*WHAT TO DO*
Could you give all of the data below as a numbered list, one entry per line with blank lines left out, and omit the pictures from your answer?

-- -- --

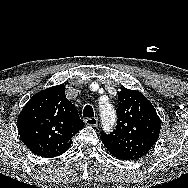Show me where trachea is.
Returning <instances> with one entry per match:
<instances>
[{
  "instance_id": "1",
  "label": "trachea",
  "mask_w": 188,
  "mask_h": 188,
  "mask_svg": "<svg viewBox=\"0 0 188 188\" xmlns=\"http://www.w3.org/2000/svg\"><path fill=\"white\" fill-rule=\"evenodd\" d=\"M83 117H94V111H93L92 106L87 105L84 107Z\"/></svg>"
}]
</instances>
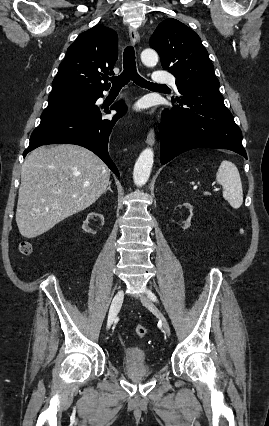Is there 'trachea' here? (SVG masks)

-- -- --

*TASK ANSWER*
1. Show me where trachea is.
2. Returning <instances> with one entry per match:
3. <instances>
4. [{
5.   "instance_id": "1",
6.   "label": "trachea",
7.   "mask_w": 188,
8.   "mask_h": 188,
9.   "mask_svg": "<svg viewBox=\"0 0 188 188\" xmlns=\"http://www.w3.org/2000/svg\"><path fill=\"white\" fill-rule=\"evenodd\" d=\"M83 117H94V111H93L92 106L87 105L84 107Z\"/></svg>"
10. }]
11. </instances>
12. Is there 'trachea' here? (SVG masks)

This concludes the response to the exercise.